The bill allows fees and expenses to be expressed as a dollar amount or as a percentage of assets (or a combination of the two). The bill also allows reasonable estimates to be provided. For disclosure of payments the service provider pays to or receives from third parties, no disclosure is required if the amounts are not expected to exceed $5,000.
The service provider disclosure rules would apply to arrangements entered into or materially modified on or after 90 days after enactment.
The legislation introduced by Representative Neal follows related legislation (H.R. 3185) introduced by Representative George Miller in July 2007. [3] Although there are similarities in the specifics, H.R. 3765 generally requires less detailed disclosure, especially in the provisions for service provider disclosure. H.R. 3765 would not mandate that plans offer an index fund and would not create a new Advisory Council. H.R. 3185 would only amend ERISA and does not contain Internal Revenue Code excise tax provisions.
Michael L. Hadley
Assistant Counsel
[1] Plan administrator has the meaning in Code Section 414(g), which is either the person or persons named in the plan document or, if no one is named, the employer or employer organization who maintains the plan.

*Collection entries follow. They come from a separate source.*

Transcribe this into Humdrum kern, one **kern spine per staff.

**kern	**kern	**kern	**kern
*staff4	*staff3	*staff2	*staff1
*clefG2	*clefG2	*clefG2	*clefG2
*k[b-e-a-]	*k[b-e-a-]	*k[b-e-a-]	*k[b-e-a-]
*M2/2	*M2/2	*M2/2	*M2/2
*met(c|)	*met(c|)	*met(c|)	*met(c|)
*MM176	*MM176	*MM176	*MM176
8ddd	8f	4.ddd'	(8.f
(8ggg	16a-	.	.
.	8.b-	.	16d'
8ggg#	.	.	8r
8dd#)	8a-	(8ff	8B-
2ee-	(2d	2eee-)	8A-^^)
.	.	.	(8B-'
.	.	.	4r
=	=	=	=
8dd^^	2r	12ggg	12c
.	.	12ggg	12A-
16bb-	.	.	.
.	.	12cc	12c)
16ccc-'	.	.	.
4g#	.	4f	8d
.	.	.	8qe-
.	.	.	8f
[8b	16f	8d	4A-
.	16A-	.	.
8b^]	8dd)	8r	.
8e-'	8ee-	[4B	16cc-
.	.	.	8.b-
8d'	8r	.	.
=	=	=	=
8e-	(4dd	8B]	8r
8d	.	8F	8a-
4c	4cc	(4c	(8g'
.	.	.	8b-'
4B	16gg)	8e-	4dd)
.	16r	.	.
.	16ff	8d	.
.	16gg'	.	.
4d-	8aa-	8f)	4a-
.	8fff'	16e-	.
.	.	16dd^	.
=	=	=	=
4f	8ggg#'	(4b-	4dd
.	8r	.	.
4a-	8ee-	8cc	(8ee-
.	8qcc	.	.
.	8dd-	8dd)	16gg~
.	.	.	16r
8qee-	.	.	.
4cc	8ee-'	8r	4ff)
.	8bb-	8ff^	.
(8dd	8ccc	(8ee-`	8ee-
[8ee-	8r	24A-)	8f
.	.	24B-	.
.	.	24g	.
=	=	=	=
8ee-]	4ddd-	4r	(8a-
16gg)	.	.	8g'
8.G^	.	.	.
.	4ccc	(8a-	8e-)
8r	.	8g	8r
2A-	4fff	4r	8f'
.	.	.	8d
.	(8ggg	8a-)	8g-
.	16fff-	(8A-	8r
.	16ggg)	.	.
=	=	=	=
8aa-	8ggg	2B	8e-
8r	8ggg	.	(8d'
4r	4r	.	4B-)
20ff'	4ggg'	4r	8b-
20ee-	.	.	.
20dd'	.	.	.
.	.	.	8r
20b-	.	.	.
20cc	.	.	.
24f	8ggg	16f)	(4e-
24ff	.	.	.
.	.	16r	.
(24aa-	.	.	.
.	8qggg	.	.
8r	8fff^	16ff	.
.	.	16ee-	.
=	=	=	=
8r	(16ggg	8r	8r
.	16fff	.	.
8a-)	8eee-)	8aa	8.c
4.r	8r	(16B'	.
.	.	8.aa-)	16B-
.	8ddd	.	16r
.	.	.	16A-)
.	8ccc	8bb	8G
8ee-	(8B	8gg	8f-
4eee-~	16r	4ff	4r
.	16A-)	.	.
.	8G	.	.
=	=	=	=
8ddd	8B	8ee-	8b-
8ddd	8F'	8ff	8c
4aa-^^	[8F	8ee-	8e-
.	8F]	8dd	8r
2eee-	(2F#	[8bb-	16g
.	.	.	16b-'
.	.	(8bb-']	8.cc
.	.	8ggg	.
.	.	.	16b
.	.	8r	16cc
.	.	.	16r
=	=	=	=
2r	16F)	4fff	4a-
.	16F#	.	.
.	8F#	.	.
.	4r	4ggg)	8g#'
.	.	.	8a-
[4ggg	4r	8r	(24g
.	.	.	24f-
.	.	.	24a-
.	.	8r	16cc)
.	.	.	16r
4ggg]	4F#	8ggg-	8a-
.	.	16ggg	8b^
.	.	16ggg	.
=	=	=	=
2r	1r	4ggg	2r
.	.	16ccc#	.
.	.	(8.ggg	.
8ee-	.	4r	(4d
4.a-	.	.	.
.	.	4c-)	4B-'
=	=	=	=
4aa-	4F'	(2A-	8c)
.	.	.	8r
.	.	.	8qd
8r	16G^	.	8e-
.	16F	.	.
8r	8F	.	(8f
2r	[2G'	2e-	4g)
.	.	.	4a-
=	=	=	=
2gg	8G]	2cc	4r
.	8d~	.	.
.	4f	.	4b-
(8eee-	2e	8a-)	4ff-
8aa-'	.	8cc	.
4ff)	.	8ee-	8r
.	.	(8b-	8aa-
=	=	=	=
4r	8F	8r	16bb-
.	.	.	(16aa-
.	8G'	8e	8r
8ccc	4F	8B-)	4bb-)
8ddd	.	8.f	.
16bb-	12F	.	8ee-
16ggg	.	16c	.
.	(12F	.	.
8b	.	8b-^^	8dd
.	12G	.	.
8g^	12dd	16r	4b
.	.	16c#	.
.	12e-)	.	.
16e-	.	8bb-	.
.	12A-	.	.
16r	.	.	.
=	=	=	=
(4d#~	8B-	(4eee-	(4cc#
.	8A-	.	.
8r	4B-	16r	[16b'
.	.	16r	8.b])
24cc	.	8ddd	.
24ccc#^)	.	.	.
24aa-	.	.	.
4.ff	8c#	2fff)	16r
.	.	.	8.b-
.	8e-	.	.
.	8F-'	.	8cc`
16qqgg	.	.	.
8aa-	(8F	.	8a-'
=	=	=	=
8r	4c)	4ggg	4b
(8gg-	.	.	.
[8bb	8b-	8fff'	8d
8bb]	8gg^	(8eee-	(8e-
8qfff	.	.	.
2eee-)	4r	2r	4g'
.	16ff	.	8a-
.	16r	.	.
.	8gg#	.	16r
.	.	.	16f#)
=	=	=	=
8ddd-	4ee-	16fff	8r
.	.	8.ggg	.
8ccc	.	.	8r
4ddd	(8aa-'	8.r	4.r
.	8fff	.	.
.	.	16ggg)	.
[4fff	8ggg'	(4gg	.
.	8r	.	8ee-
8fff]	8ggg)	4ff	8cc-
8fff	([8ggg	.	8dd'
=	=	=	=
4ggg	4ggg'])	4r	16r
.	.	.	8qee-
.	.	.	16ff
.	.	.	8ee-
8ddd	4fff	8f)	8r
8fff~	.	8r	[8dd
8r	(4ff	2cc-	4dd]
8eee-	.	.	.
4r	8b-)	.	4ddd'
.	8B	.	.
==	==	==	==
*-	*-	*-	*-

[2] Treasury is directed to issue regulations allowing the enrollment notice to be provided after initial contribution for plans that provide for automatic enrollment.
[3] For a description of H.R. 3185, see Memorandum to Pension Members No. 44-07, Federal Legislation Members No. 4-07, Bank, Trust and Recordkeeper Advisory Committee No. 25-07, Broker/Dealer Advisory Committee No. 43-07, and Operations Committee No. 19-07 [21396], dated July 27, 2007.